Gerd Carling

A Revised and Digitised Lexicon over Tocharian A



Tocharian A and B are two Indo-European languages that are attested in text fragments from present Xinjang, China, dated 6-800 AD. The total number of fragments is about 4,000, and 520 of these are written in Tocharian A. Most A-texts are preserved in Berlin and were published in transliteration by Emil Sieg - Wilhelm Siegling 1921. This material has been collected into a concordance by Pavel Poucha Thesaurus Linguae Tocharicae (1955). Unfortunately, this publication contains many errors in the identification of individual lexemes and passages. A collection of fragments, unearthed in Yanqi 1974, has shed new light on earlier material and solved many questions that had arisen with Poucha's thesaurus. The first step of the present project will be to build up a text database consisting of all A material: the Berlin and Yanqi texts plus unpublished A texts from Paris. This will be completed by restorations and corrections by integrating a reference database, containing references to individual passages and texts. Then Poucha 1955 will be examined and lemmata that require revision will be dealt with completely. In connection with this parallel words and passages in Uighur and Sanskrit will be included. The purpose is to provide a complementary volume to Poucha's thesaurus and the word index of Tocharian A in Wolfgang Krause - Werner Thomas Tocharisches Elementarbuch (1964), the two main present lexical facilities for Tocharian A.

Dataset content:
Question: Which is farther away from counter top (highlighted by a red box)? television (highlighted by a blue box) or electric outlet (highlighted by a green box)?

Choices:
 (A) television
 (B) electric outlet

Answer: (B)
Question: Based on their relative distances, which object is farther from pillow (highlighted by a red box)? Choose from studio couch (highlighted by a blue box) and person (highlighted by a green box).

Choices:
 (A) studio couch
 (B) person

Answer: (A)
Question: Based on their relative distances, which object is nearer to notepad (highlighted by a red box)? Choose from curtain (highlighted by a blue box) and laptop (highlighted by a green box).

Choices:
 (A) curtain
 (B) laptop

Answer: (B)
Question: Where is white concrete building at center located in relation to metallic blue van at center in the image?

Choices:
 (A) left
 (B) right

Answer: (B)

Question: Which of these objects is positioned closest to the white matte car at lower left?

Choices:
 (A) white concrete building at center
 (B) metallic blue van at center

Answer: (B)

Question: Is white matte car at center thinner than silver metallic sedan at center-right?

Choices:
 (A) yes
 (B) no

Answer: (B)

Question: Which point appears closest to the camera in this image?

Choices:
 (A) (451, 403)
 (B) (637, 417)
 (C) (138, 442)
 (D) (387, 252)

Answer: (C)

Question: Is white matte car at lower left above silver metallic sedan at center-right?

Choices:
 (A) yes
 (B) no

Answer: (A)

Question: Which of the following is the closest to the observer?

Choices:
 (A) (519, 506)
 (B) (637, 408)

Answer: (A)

* * *

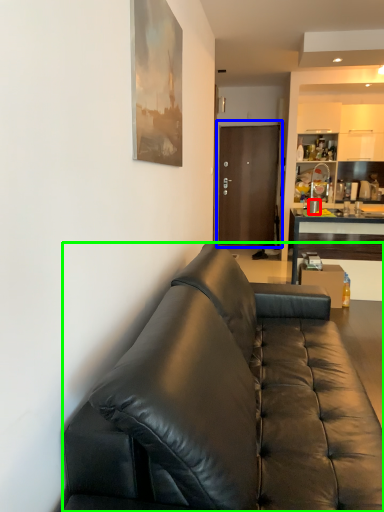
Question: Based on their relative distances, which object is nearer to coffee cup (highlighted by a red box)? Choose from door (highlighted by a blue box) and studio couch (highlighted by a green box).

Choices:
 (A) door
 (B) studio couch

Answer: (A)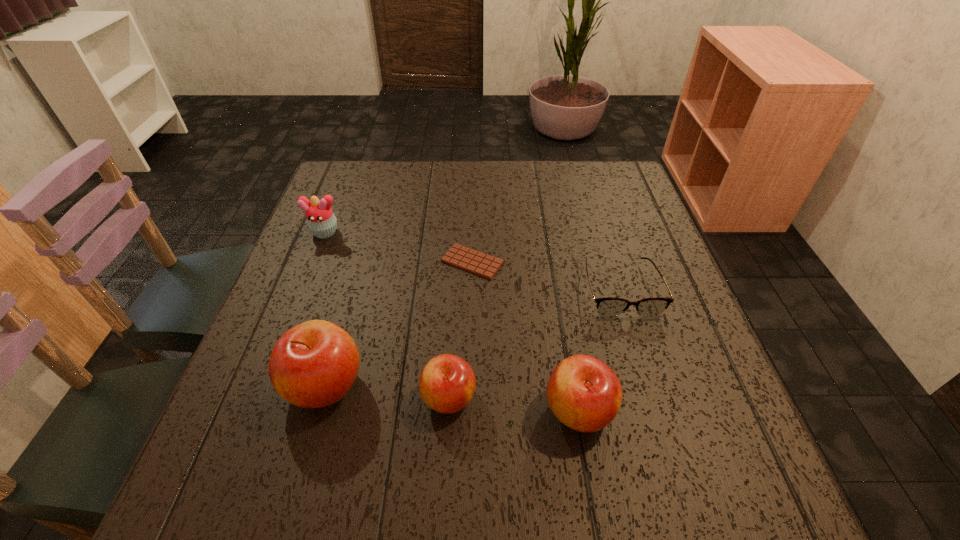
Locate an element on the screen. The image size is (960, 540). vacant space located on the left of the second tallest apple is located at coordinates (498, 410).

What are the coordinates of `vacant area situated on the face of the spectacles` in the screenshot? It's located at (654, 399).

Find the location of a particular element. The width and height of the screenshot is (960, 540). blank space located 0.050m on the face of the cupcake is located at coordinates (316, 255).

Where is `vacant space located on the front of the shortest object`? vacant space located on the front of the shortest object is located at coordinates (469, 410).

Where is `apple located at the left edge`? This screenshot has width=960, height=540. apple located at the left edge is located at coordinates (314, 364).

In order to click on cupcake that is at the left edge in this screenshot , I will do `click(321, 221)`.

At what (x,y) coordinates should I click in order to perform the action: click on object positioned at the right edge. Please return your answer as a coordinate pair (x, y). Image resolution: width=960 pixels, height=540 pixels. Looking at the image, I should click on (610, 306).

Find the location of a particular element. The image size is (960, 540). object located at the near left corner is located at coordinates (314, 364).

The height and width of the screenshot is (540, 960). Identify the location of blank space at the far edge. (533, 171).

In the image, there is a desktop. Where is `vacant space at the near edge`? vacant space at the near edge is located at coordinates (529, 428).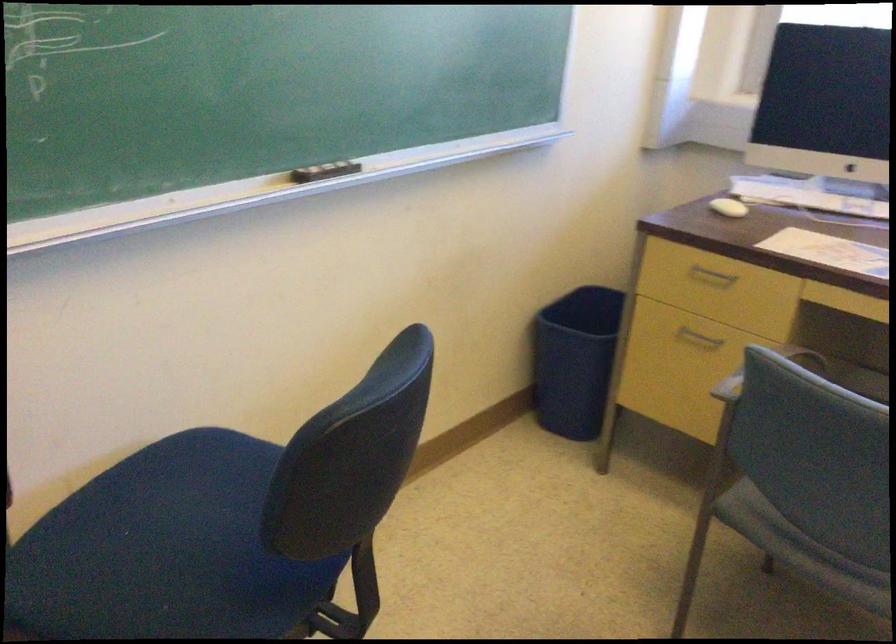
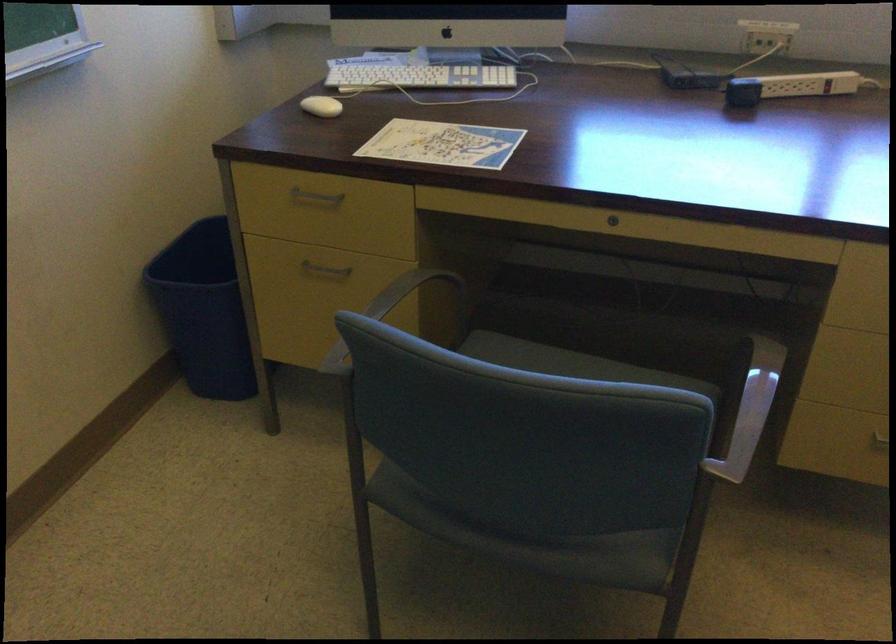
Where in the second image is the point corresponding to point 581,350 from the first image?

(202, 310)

Work instruction: Reproduce the Tocharian A lexicon description above word for word, in its entirety.

Output:
Gerd Carling

A Revised and Digitised Lexicon over Tocharian A



Tocharian A and B are two Indo-European languages that are attested in text fragments from present Xinjang, China, dated 6-800 AD. The total number of fragments is about 4,000, and 520 of these are written in Tocharian A. Most A-texts are preserved in Berlin and were published in transliteration by Emil Sieg - Wilhelm Siegling 1921. This material has been collected into a concordance by Pavel Poucha Thesaurus Linguae Tocharicae (1955). Unfortunately, this publication contains many errors in the identification of individual lexemes and passages. A collection of fragments, unearthed in Yanqi 1974, has shed new light on earlier material and solved many questions that had arisen with Poucha's thesaurus. The first step of the present project will be to build up a text database consisting of all A material: the Berlin and Yanqi texts plus unpublished A texts from Paris. This will be completed by restorations and corrections by integrating a reference database, containing references to individual passages and texts. Then Poucha 1955 will be examined and lemmata that require revision will be dealt with completely. In connection with this parallel words and passages in Uighur and Sanskrit will be included. The purpose is to provide a complementary volume to Poucha's thesaurus and the word index of Tocharian A in Wolfgang Krause - Werner Thomas Tocharisches Elementarbuch (1964), the two main present lexical facilities for Tocharian A.